# To do
Review the material line by line. Identify and copy every line that contains the string "tiểu".

# Listed records

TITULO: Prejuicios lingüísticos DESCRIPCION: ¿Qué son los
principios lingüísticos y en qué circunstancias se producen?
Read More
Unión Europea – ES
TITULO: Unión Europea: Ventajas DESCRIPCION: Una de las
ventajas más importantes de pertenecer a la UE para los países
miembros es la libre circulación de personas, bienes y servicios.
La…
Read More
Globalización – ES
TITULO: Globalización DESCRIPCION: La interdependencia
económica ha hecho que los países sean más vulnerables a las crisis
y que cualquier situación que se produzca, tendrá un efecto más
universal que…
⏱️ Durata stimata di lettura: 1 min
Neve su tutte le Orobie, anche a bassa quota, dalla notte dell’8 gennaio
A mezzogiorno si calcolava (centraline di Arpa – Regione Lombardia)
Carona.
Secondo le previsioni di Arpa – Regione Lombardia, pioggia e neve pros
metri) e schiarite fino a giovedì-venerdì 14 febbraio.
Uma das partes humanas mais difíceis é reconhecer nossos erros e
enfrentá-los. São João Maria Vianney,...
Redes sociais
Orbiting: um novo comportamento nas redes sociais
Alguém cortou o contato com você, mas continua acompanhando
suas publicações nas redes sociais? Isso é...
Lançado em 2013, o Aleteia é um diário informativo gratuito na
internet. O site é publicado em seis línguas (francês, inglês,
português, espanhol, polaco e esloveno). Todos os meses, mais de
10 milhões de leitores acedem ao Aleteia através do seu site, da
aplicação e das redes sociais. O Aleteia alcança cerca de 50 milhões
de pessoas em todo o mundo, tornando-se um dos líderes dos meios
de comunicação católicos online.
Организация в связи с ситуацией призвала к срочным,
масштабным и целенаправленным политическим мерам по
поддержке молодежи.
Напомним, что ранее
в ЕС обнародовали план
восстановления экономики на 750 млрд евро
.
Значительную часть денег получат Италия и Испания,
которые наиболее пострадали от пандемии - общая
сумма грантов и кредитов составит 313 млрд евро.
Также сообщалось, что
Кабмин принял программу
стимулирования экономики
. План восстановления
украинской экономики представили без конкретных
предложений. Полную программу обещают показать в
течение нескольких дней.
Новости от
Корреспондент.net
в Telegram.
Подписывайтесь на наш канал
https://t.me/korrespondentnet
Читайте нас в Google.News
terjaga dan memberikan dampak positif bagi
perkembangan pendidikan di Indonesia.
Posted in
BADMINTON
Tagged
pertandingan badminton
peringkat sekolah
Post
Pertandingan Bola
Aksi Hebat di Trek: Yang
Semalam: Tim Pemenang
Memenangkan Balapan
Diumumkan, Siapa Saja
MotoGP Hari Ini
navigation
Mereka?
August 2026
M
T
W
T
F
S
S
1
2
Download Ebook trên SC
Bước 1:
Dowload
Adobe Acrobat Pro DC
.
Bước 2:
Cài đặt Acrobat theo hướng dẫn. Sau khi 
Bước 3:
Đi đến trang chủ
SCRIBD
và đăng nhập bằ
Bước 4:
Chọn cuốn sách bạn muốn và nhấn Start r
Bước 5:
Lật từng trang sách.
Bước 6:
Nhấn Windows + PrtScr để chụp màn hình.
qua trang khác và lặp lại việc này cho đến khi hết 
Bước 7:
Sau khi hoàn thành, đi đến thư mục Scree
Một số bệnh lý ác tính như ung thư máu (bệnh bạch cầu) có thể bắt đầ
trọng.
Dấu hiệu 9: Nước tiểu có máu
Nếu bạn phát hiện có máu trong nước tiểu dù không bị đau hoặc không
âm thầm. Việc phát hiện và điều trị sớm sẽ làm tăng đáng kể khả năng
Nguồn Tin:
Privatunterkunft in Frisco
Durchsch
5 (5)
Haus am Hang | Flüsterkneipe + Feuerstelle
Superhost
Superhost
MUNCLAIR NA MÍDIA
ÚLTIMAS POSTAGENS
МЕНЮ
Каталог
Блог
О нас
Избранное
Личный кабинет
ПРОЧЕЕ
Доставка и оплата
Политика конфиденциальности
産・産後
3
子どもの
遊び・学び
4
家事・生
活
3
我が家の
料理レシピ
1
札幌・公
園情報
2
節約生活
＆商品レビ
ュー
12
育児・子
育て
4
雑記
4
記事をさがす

# Output for this task
Dấu hiệu 9: Nước tiểu có máu
Nếu bạn phát hiện có máu trong nước tiểu dù không bị đau hoặc không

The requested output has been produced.